(Collected data)
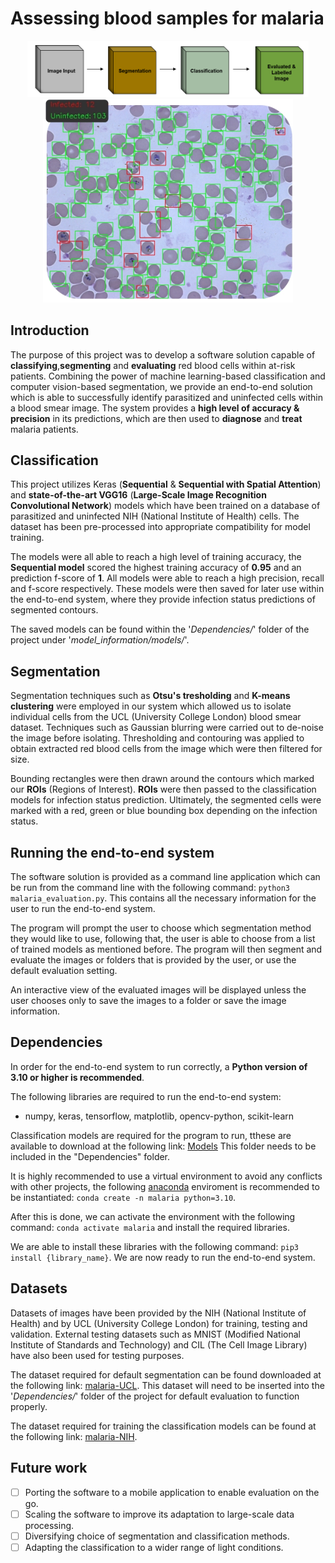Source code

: # Assessing blood samples for malaria

<p align="center">
  <img src="https://github.com/tomas-tazar/Assessing-blood-samples-for-Malaria/blob/main/Documentation/Open%20Day%20Presentation%20Images/readmepipeline.png" width="450" /> 
  <img src="https://github.com/tomas-tazar/Assessing-blood-samples-for-Malaria/blob/main/Documentation/Open%20Day%20Presentation%20Images/readmeimg.jpg" width="400" />
</p>

## Introduction

The purpose of this project was to develop a software solution capable of **classifying**,**segmenting** and **evaluating** red blood cells within at-risk patients. Combining the power of machine learning-based classification and computer vision-based segmentation, we provide an end-to-end solution which is able to successfully identify parasitized and uninfected cells within a 
blood smear image. The system provides a **high level of accuracy & precision** in its predictions, which are then used to **diagnose** and **treat** malaria patients.

## Classification

This project utilizes Keras (**Sequential** & **Sequential with Spatial Attention**) and **state-of-the-art VGG16** (**Large-Scale Image Recognition Convolutional Network**) models which have been trained on a database of parasitized and uninfected NIH (National Institute of Health) cells. The dataset has been pre-processed into appropriate compatibility for model training. 

The models were all able to reach a high level of training accuracy, the **Sequential model** scored the highest training accuracy of **0.95** and an prediction f-score of **1**. All models were able to reach a high precision, recall and f-score respectively. These models were then saved for later use within the end-to-end system, where they provide infection status predictions of segmented contours. 

The saved models can be found within the '*Dependencies/*' folder of the project under '*model_information/models/*'. 

## Segmentation

Segmentation techniques such as **Otsu's tresholding** and **K-means clustering** were employed in our system which allowed us to isolate individual cells 
from the UCL (University College London) blood smear dataset. Techniques such as Gaussian blurring were carried out to de-noise the image before isolating. 
Thresholding and contouring was applied to obtain extracted red blood cells from the image which were then filtered for size. 

Bounding rectangles were then drawn around the contours which marked our **ROIs** (Regions of Interest). **ROIs** were then passed to the classification models for
infection status prediction. Ultimately, the segmented cells were marked with a red, green or blue bounding box depending on the infection status.

## Running the end-to-end system

The software solution is provided as a command line application which can be run from the command line with the following command: ` python3 malaria_evaluation.py `.
This contains all the necessary information for the user to run the end-to-end system.

The program will prompt the user to choose which segmentation method they would like to use, following that, the user is able to choose from a list of trained models as
mentioned before. The program will then segment and evaluate the images or folders that is provided by the user, or use the default evaluation setting.

An interactive view of the evaluated images will be displayed unless the user chooses only to save the images to a folder or save the image information.

## Dependencies 

In order for the end-to-end system to run correctly, a **Python version of 3.10 or higher is recommended**.

The following libraries are required to run the end-to-end system:
- numpy, keras, tensorflow, matplotlib, opencv-python, scikit-learn

Classification models are required for the program to run, tthese are available to download at the following link: [Models](https://drive.google.com/drive/folders/1pBxND8jQNw32ySYwk9Q0NtPctUS66t9u?usp=sharing)
This folder needs to be included in the "Dependencies" folder.

It is highly recommended to use a virtual environment to avoid any conflicts with other projects, the following [anaconda](https://www.anaconda.com/products/distribution) enviroment
is recommended to be instantiated: ` conda create -n malaria python=3.10 `.

After this is done, we can activate the environment with the following command: ` conda activate malaria ` and install the required libraries.

We are able to install these libraries with the following command: ` pip3 install {library_name} `. We are now ready to run the end-to-end system.

## Datasets 

Datasets of images have been provided by the NIH (National Institute of Health) and by UCL (University College London) for training, testing and validation.
External testing datasets such as MNIST (Modified National Institute of Standards and Technology) and CIL (The Cell Image Library) have also been used for testing purposes.

The dataset required for default segmentation can be found downloaded at the following link: [malaria-UCL](http://vase.essex.ac.uk/xfer/malaria-ucl.zip).
This dataset will need to be inserted into the '*Dependencies/*' folder of the project for default evaluation to function properly.

The dataset required for training the classification models can be found at the following link: [malaria-NIH](http://vase.essex.ac.uk/xfer/malaria-nih.zip).

## Future work

- [ ] Porting the software to a mobile application to enable evaluation on the go.
- [ ] Scaling the software to improve its adaptation to large-scale data processing.
- [ ] Diversifying choice of segmentation and classification methods.
- [ ] Adapting the classification to a wider range of light conditions.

» **Aim of the task**
Above are the records; return them exactly, minus the pictures.

» **Expected output**
Source code

: # Assessing blood samples for malaria

<p align="center">
  <img src="https://github.com/tomas-tazar/Assessing-blood-samples-for-Malaria/blob/main/Documentation/Open%20Day%20Presentation%20Images/readmepipeline.png" width="450" /> 
  <img src="https://github.com/tomas-tazar/Assessing-blood-samples-for-Malaria/blob/main/Documentation/Open%20Day%20Presentation%20Images/readmeimg.jpg" width="400" />
</p>

## Introduction

The purpose of this project was to develop a software solution capable of **classifying**,**segmenting** and **evaluating** red blood cells within at-risk patients. Combining the power of machine learning-based classification and computer vision-based segmentation, we provide an end-to-end solution which is able to successfully identify parasitized and uninfected cells within a 
blood smear image. The system provides a **high level of accuracy & precision** in its predictions, which are then used to **diagnose** and **treat** malaria patients.

## Classification

This project utilizes Keras (**Sequential** & **Sequential with Spatial Attention**) and **state-of-the-art VGG16** (**Large-Scale Image Recognition Convolutional Network**) models which have been trained on a database of parasitized and uninfected NIH (National Institute of Health) cells. The dataset has been pre-processed into appropriate compatibility for model training. 

The models were all able to reach a high level of training accuracy, the **Sequential model** scored the highest training accuracy of **0.95** and an prediction f-score of **1**. All models were able to reach a high precision, recall and f-score respectively. These models were then saved for later use within the end-to-end system, where they provide infection status predictions of segmented contours. 

The saved models can be found within the '*Dependencies/*' folder of the project under '*model_information/models/*'. 

## Segmentation

Segmentation techniques such as **Otsu's tresholding** and **K-means clustering** were employed in our system which allowed us to isolate individual cells 
from the UCL (University College London) blood smear dataset. Techniques such as Gaussian blurring were carried out to de-noise the image before isolating. 
Thresholding and contouring was applied to obtain extracted red blood cells from the image which were then filtered for size. 

Bounding rectangles were then drawn around the contours which marked our **ROIs** (Regions of Interest). **ROIs** were then passed to the classification models for
infection status prediction. Ultimately, the segmented cells were marked with a red, green or blue bounding box depending on the infection status.

## Running the end-to-end system

The software solution is provided as a command line application which can be run from the command line with the following command: ` python3 malaria_evaluation.py `.
This contains all the necessary information for the user to run the end-to-end system.

The program will prompt the user to choose which segmentation method they would like to use, following that, the user is able to choose from a list of trained models as
mentioned before. The program will then segment and evaluate the images or folders that is provided by the user, or use the default evaluation setting.

An interactive view of the evaluated images will be displayed unless the user chooses only to save the images to a folder or save the image information.

## Dependencies 

In order for the end-to-end system to run correctly, a **Python version of 3.10 or higher is recommended**.

The following libraries are required to run the end-to-end system:
- numpy, keras, tensorflow, matplotlib, opencv-python, scikit-learn

Classification models are required for the program to run, tthese are available to download at the following link: [Models](https://drive.google.com/drive/folders/1pBxND8jQNw32ySYwk9Q0NtPctUS66t9u?usp=sharing)
This folder needs to be included in the "Dependencies" folder.

It is highly recommended to use a virtual environment to avoid any conflicts with other projects, the following [anaconda](https://www.anaconda.com/products/distribution) enviroment
is recommended to be instantiated: ` conda create -n malaria python=3.10 `.

After this is done, we can activate the environment with the following command: ` conda activate malaria ` and install the required libraries.

We are able to install these libraries with the following command: ` pip3 install {library_name} `. We are now ready to run the end-to-end system.

## Datasets 

Datasets of images have been provided by the NIH (National Institute of Health) and by UCL (University College London) for training, testing and validation.
External testing datasets such as MNIST (Modified National Institute of Standards and Technology) and CIL (The Cell Image Library) have also been used for testing purposes.

The dataset required for default segmentation can be found downloaded at the following link: [malaria-UCL](http://vase.essex.ac.uk/xfer/malaria-ucl.zip).
This dataset will need to be inserted into the '*Dependencies/*' folder of the project for default evaluation to function properly.

The dataset required for training the classification models can be found at the following link: [malaria-NIH](http://vase.essex.ac.uk/xfer/malaria-nih.zip).

## Future work

- [ ] Porting the software to a mobile application to enable evaluation on the go.
- [ ] Scaling the software to improve its adaptation to large-scale data processing.
- [ ] Diversifying choice of segmentation and classification methods.
- [ ] Adapting the classification to a wider range of light conditions.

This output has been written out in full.